THE divisiveness over the controversial push to remove six trees in Naracoorte's main CBD area continued right down to the final vote on the issue on Tuesday night.
Faced with a motion to remove two of the six lagunaria patersonii trees because of their poor health but retain the other four, councillors were split down the middle with a 4-4 vote.
Mayor Erika Vickery had the casting vote and had no hesitation in voting in favour of the motion to break the deadlock.
That means the two lagunaria patersonii trees in a stand of six on the northern side of Smith St that are in poor health will be removed and replaced, while the other four will be retained but pruned to below the height of the neighbouring two-storey buildings.
The community and the council have been split on the issue throughout, after business owners in the area near the trees renewed their efforts to have them removed.
They complained that the trees caused health problems because of the fibres in their pods, clogged their gutters and marred the visual appeal of their businesses.
The issue has gone to public consultation twice - in 2009 and 2013 - and twice there has been a groundswell of support to keep the trees. (However, an online poll conducted by the Herald resulted in nearly 90 per cent of respondents voting to remove the trees).
The 4-4 vote at Tuesday's meeting was identical to the 4-4 deadlock at the council's December meeting, when Cr John Flynn moved a motion to ask the council's botanical working group to prepare a strategic replacement program for trees in Naracoorte's CBD and make a list of significant trees in the town.
On that occasion, Mrs Vickery also lodged her casting vote in favour.
(Cr Brett Armfield did not vote in either case, having declared a conflict of interest as a neighbouring business owner).
Having considered the issue after it was referred from the council, the botanical working group made a series of recommendations to the council's strategic asset management committee, which caused further division when members were tied 3-3 in voting on them.
However, those recommendations were taken to this week's council meeting, resulting in the tied 4-4 vote and resultant casting vote in favour.
The recommendations were:
- The second and fifth lagunaria trees in Smith St be removed on account of their poor health and replaced with the same Hawthorn species and cultivar as planted east of the town hall.
- The remaining lagunarias are pruned by an arborist to be clear of the buildings and below the height of the gutter line of adjacent two storey buildings.
- The funding for such works to be considered as a discreet item in the budget considerations for 2014-15.
- Any pruning be carried out at the optimum time for the health and survival of the remaining trees.
- At peak times of leaf and flower shedding council increases the frequency of footpath sweeping to remove the litter.
There was considerable debate before the vote, with councillors speaking for and against the recommendations.
Cr Damien Ross said he would have liked more specific information about some aspects of the recommendation before voting.
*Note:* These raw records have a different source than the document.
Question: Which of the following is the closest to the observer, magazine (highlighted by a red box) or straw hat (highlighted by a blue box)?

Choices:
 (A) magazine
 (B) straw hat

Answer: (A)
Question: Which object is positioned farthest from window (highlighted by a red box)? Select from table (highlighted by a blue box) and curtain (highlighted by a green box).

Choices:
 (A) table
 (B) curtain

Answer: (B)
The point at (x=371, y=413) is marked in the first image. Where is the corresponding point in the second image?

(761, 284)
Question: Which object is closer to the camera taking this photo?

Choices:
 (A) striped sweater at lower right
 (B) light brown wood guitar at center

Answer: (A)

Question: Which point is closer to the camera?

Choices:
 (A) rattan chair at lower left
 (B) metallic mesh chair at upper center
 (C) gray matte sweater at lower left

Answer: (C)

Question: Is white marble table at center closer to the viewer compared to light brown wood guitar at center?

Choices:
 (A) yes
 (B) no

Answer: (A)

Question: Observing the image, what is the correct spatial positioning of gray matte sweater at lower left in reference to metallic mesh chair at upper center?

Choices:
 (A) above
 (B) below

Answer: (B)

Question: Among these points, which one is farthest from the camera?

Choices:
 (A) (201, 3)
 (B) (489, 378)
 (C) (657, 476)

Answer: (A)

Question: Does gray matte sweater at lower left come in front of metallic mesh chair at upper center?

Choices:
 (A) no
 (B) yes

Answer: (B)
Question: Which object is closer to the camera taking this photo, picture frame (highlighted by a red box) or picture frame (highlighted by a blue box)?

But generally he felt heavy pruning to below the height of the buildings, combined with removing and replacing two of the six trees, would "look pretty ordinary", and he was tending to favour removing all the trees.
Cr Ken Schultz said it was previously recommended by an arborist that the trees should be removed rather than pruned, as they would grow back more vigorously, and he "can't see any reason to keep them".
Cr Ken Banning said the same arborist had rated the trees all of poor to average health, they had huge root systems which could impact on services below the ground, and action was needed.
"It's either all or nothing - we either do nothing or we take the lot," he said.
Cr Craig McGuire felt the community was quite clear in its thinking and the council should take that into account.
"This has been to public consultation twice," he said. "Both times there's been a vast majority in favour of keeping the trees.
"Why have it if you're not going to listen? Why have it if it comes down to personal opinion?"
Cr John Flynn closed the debate by saying he was "rather staggered by some of the responses of councillors".
Cr Flynn said the overriding factor for him was that the council had only introduced a tree policy last year - "which we all voted in" - of which a key point was that trees should only be removed if they were dangerous or dead.
He said councillors couldn't accept a policy, but then revert to "gut feeling" and "kneejerk reaction" in individual cases.
Cr Flynn added that he had done a considerable amount of research on street trees including lagunaria patersonii and had found that they were among those with the lowest health risks, despite claims from their opponents that they caused allergies and asthma.
He said as evergreen, hardwood trees which didn't drop limbs, if they didn't have fibres in their pods, they would be "almost considered the ultimate street tree".
They also had historical value, and "removing them would upset an enormous number of people in this town who believe they're important."
The project to remove and replace the two dead trees and prune the other four will be discussed as part of 2014-15 budget deliberations.